With the economy rebounding to a greater size compared to pre-pandemic levels and a predicted economic growth rate of 9.2%, the government aims to create 6 million jobs in 14 key sectors over the next five years through its Productivity Linked Incentive. While consumer spending still lags behind pre-pandemic levels, and industries like hospitality and tourism still suffer from the pandemic, the government hopes to gain momentum through new avenues like the green and digital economies. According to a World Economic Forum white paper, “climate change, emerging technologies, global trade tensions and now COVID-19 are driving fundamental shifts in global value chains.” In this evolving narrative for global manufacturing, there is an opportunity for India to deliver on its manufacturing potential. Success in manufacturing may be critical for the nation to create economic opportunities for the 100 million people who could enter its workforce in the coming decade, distribute wealth more equitably as a society and contain its burgeoning trade deficit. With most of the developed world’s populations projected to age significantly in the coming decades, India could hold the key to the next wave of growth in global manufacturing.

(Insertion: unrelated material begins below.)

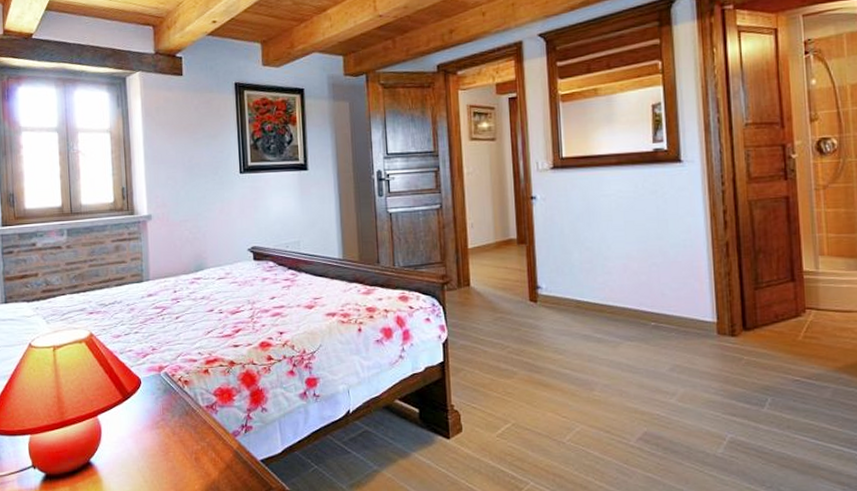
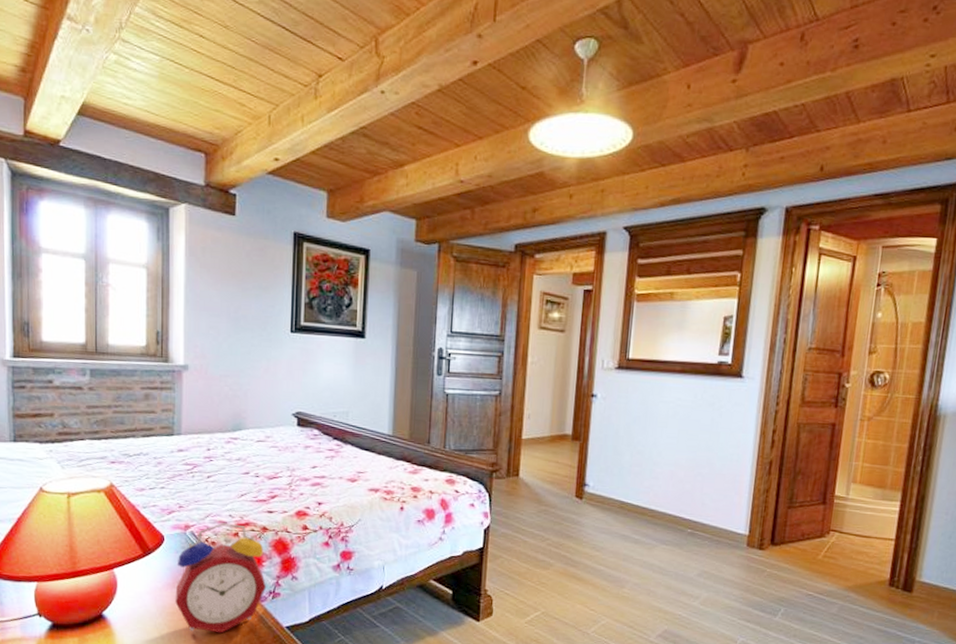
alarm clock: none [154,361,239,472] -> present [175,523,267,633]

For corporations seeking new resilient manufacturing destinations and attractive international markets, India could offer the perfect balance of demand potential and supply capabilities. However according to the white paper, “capitalizing on this opportunity will require coordinated action from national, state and local government stakeholders, and players across the full spectrum of the private sector.”  

Despite Modi’s and the budgets restatements on inclusive development goals, another key feature of his speech has been about freeing people from the “clutches of unnecessary laws” which he stated as being necessary “for both Ease of Living as well as Ease of Doing Business.” Labour laws and tax laws have been some of the main areas of simplification. Modi stressed, in his Independence Day speech, that Indians “have to get rid of every rule, every process which has become a hindrance and a burden for the people of this country.” He went on to say that he knows “what has accumulated in 70-75 years will not go away in a day or a year. But if we start working with a purpose, we will definitely be able to do this.” Although the new labour codes will mean a higher quantum of benefits such as higher gratuity, overtime pay and leave encashment in the hands of employees. The focus on abolishing labour laws may be a cause for concern as the government may feel under pressure to reduce labour rights to attract MNCs and meet their economic growth objectives. This is especially of concern considering that over the past three years, the quality of inequality data released by the government has seriously deteriorated, which has made it difficult to assess recent inequality changes and hold the government accountable for their promises on inclusive development.     

Another key theme is a move to self-reliance. Signalling a move to protect domestic industries Finance Minister Nirmala Sitharaman on Tuesday introduced a slew of higher customs duties on items of daily use such as umbrellas, headphones, earphones, loudspeakers, smart meters, and imitation jewellery. Most of these products are imported from China, either as complete units or as knocked down units which are then assembled in factories in India. For example, the customs duty on umbrellas was doubled to 20 per cent, while exemptions provided on import of parts of umbrellas were withdrawn. Similarly, the customs duty on single or multiple loudspeakers was hiked to 20 per cent from 15 per cent.   

This idea of self-reliance is also stressed in the context of energy. Modi has stated that “to build a self-reliant India, India’s energy independence is the need of the hour.” The government aims to make India energy independent by its 100th national anniversary. The plan to meet this goal is mainly through a mix of a gas-based economy, mixing sugarcane extracted ethanol in petrol and electric mobility. Also, India has set a target of 450 GW of renewable energy by the end of this decade (2030), based on the adoption of solar energy as well as investing in green hydrogen production.

The next 25 years is set to be a period of transition in India as the government works towards the goals they’ve set out. The government intends to seize growth opportunities for India to become a global economic powerhouse. However, there are concerns about rising inequality and how exactly the general population will benefit from these measures.   

The views expressed in this article are the author’s own and may not reflect the opinions of The St Andrews Economist.